**EXERCISE DETAILS**
Examine the records below and count how many lines contain the string "front". Give only the number.

***

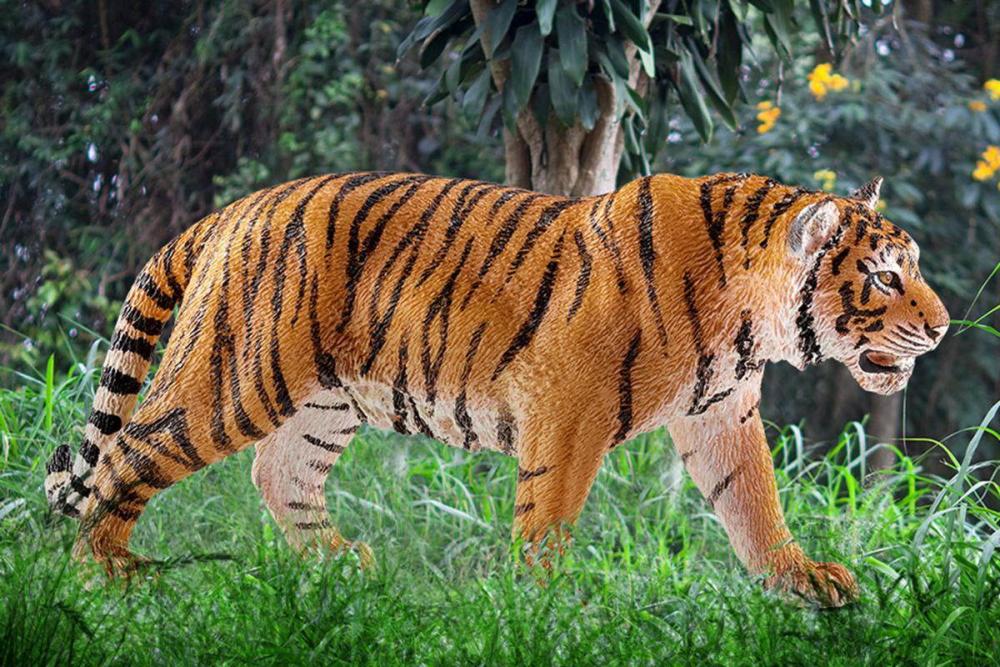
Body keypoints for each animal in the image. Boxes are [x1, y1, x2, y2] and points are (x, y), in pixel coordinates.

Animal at [44, 170, 948, 607]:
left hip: (324, 401)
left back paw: (343, 567)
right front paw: (543, 607)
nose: (942, 328)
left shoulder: (721, 414)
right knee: (130, 450)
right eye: (883, 275)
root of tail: (230, 211)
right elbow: (547, 514)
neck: (750, 317)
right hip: (237, 377)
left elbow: (754, 503)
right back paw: (105, 575)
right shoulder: (568, 407)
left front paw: (800, 581)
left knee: (279, 473)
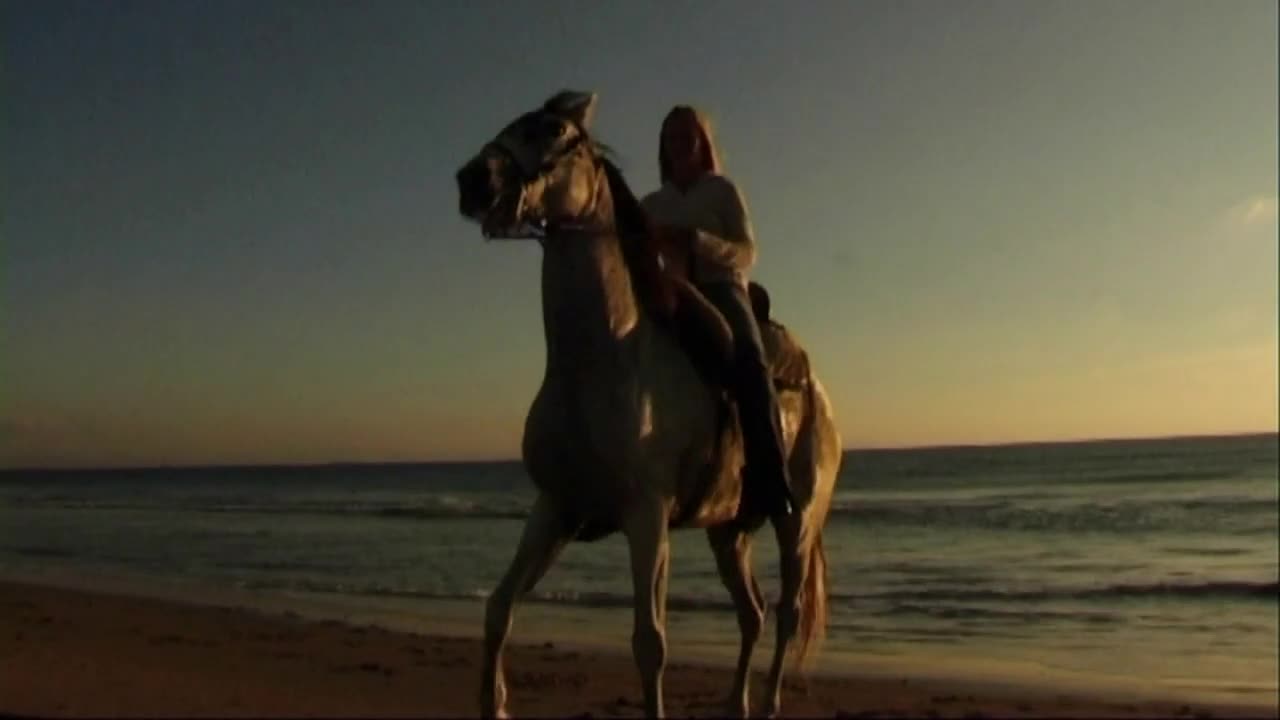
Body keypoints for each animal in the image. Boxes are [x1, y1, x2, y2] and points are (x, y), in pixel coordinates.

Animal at [455, 92, 844, 712]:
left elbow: (649, 644)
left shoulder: (646, 515)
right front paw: (495, 703)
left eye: (553, 131)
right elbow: (498, 609)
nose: (473, 180)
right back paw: (735, 704)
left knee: (787, 614)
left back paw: (766, 705)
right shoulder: (556, 508)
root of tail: (823, 401)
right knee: (753, 613)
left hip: (798, 523)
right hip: (728, 531)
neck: (603, 358)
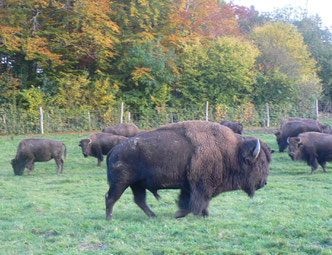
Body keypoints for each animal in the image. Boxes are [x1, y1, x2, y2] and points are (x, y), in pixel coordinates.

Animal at [104, 120, 272, 220]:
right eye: (261, 163)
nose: (264, 183)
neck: (231, 152)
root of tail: (114, 150)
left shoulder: (190, 187)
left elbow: (195, 201)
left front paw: (204, 214)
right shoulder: (200, 186)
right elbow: (196, 202)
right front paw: (181, 214)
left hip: (137, 184)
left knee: (139, 200)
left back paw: (153, 216)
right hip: (121, 183)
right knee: (111, 198)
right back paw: (110, 218)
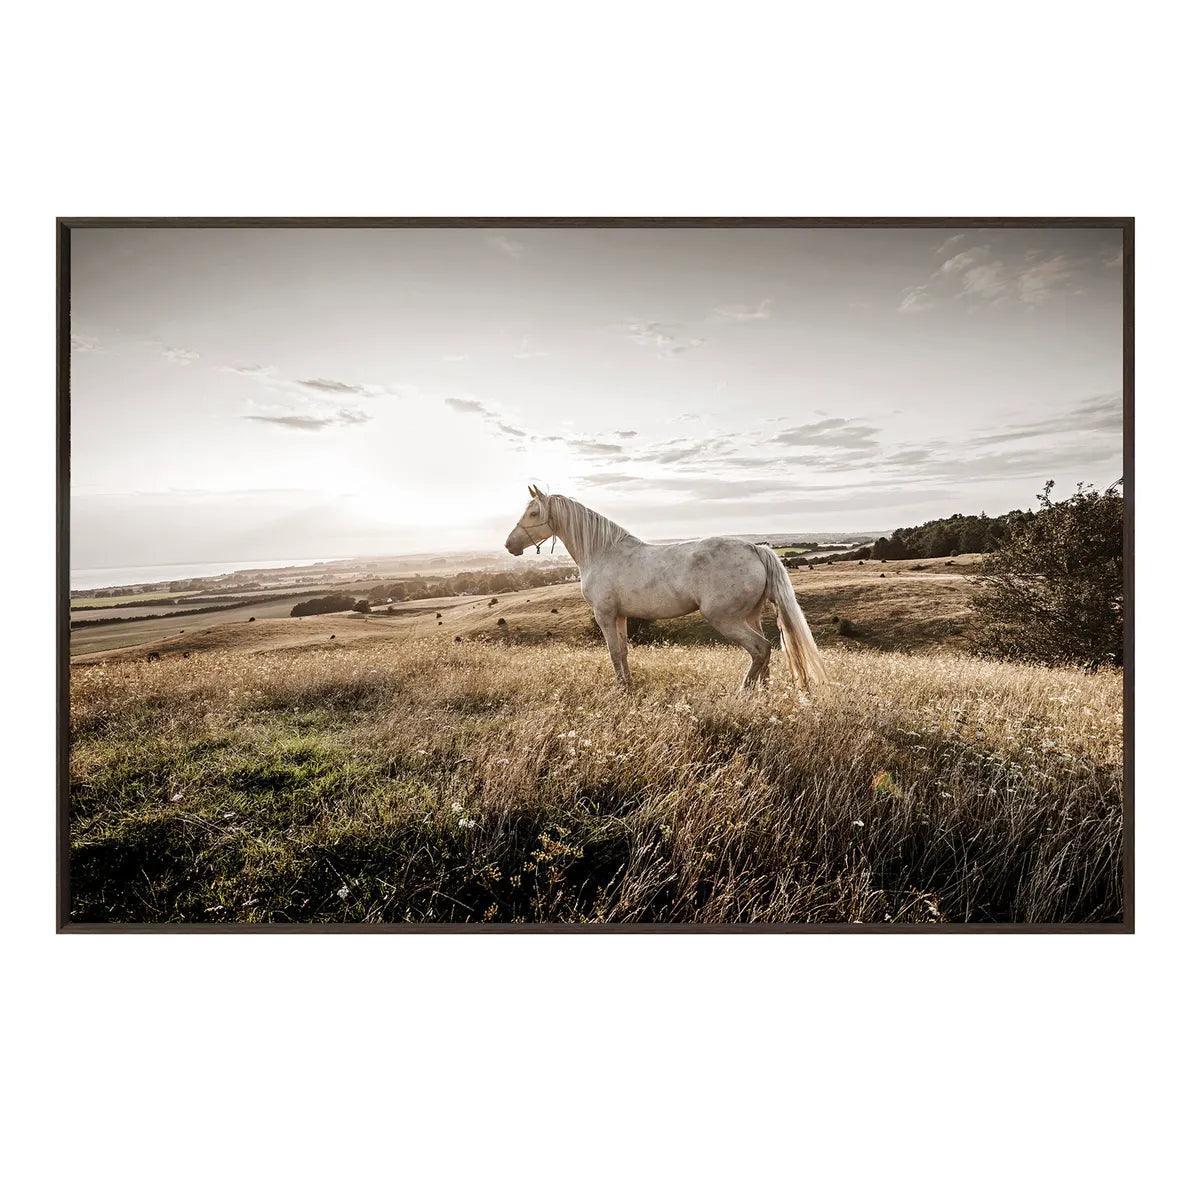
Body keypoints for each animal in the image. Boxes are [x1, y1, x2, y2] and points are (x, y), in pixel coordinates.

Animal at [505, 485, 827, 692]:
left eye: (533, 513)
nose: (509, 546)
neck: (601, 551)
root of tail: (754, 548)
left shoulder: (605, 615)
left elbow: (613, 652)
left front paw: (619, 690)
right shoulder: (620, 616)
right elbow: (623, 651)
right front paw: (628, 687)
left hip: (726, 619)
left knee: (760, 649)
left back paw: (742, 694)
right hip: (751, 616)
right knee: (766, 653)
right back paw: (764, 695)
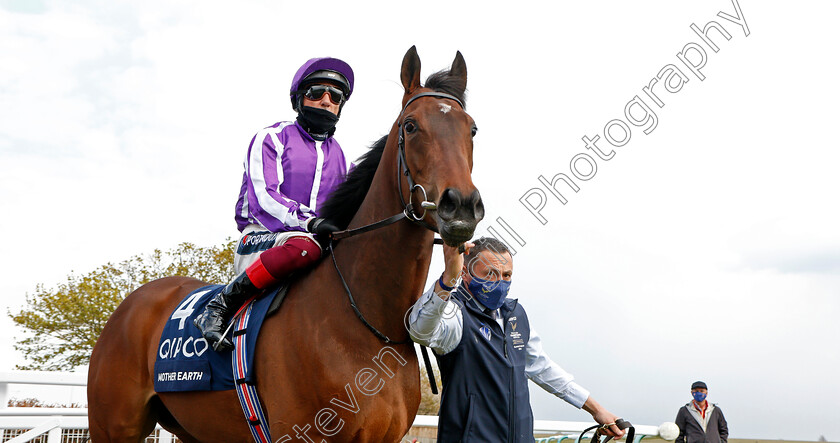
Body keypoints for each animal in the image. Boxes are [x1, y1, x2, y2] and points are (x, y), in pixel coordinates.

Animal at [88, 46, 482, 442]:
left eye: (472, 129)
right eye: (411, 125)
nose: (461, 205)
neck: (369, 321)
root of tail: (131, 302)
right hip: (113, 426)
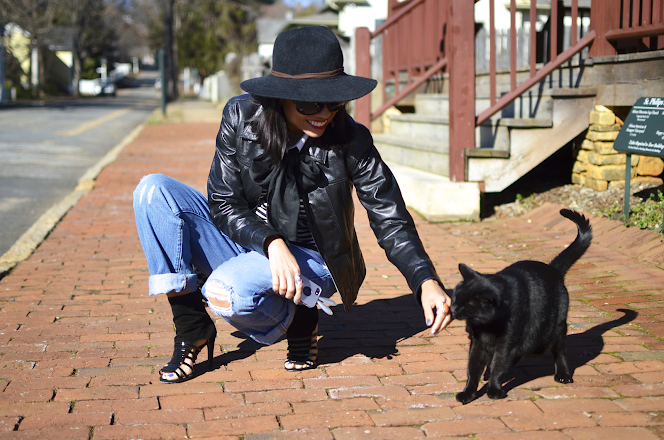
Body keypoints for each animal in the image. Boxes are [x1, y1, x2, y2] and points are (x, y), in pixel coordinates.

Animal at [452, 208, 592, 404]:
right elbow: (473, 369)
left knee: (559, 351)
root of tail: (553, 269)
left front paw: (494, 389)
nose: (452, 309)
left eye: (465, 305)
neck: (488, 326)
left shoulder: (506, 344)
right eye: (454, 298)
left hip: (554, 329)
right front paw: (468, 392)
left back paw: (563, 374)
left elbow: (498, 366)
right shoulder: (478, 344)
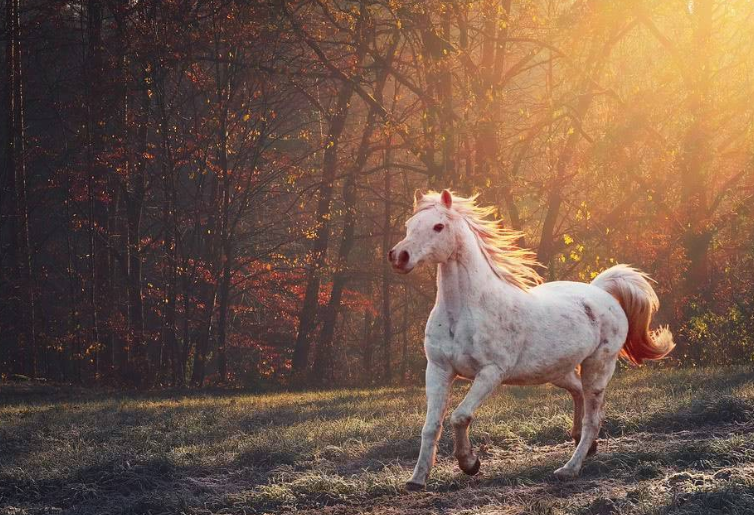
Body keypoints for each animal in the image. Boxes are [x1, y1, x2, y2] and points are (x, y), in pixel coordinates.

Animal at [388, 190, 668, 492]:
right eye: (409, 225)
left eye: (438, 226)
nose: (399, 256)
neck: (464, 311)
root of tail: (600, 292)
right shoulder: (438, 369)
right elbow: (431, 427)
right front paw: (417, 479)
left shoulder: (491, 372)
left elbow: (460, 416)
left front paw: (470, 463)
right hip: (556, 371)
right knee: (578, 393)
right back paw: (583, 443)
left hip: (598, 367)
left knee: (593, 418)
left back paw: (569, 468)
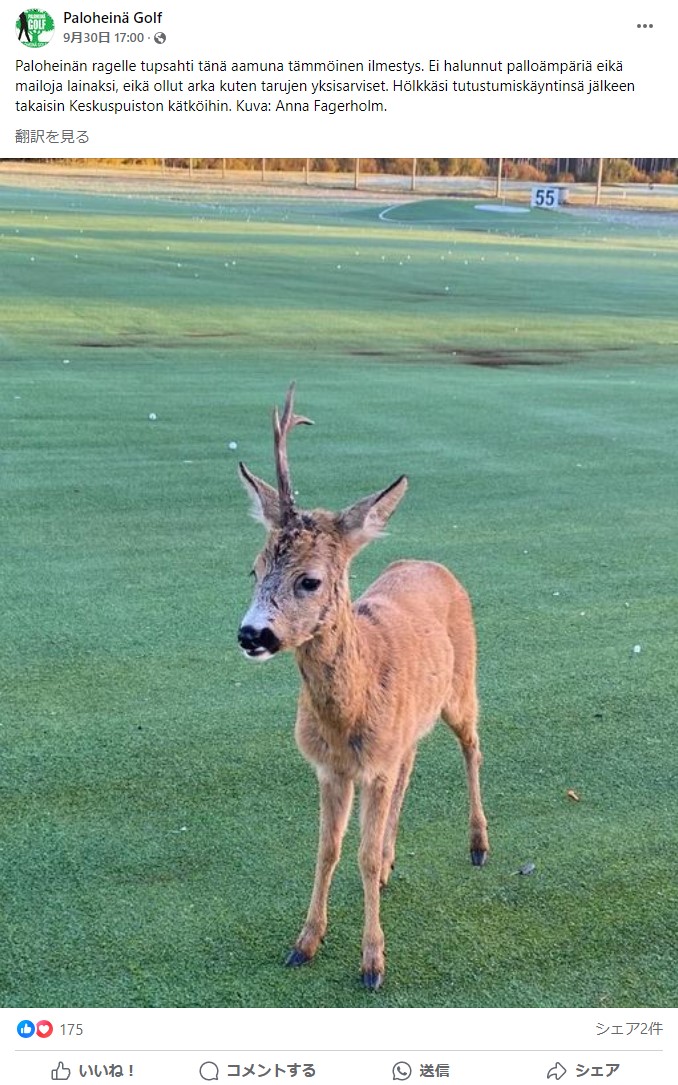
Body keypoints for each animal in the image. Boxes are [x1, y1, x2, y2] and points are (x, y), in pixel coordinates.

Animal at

***

**EXERCISE RESPONSE**
11